### ASSIGNMENT
Count the lines in the records below that contain the word "value", and give only that number.

--- DATA LISTING Enclosed Below ---

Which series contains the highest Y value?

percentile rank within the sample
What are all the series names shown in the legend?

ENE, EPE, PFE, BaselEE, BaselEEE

--- End of Enclosed DATA LISTING ---
--- DATA LISTING Enclosed Below ---

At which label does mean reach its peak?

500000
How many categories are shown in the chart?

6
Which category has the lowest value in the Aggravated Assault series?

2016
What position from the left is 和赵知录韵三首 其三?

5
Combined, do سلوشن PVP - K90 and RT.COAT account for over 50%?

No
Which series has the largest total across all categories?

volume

--- End of Enclosed DATA LISTING ---

### REPLY
2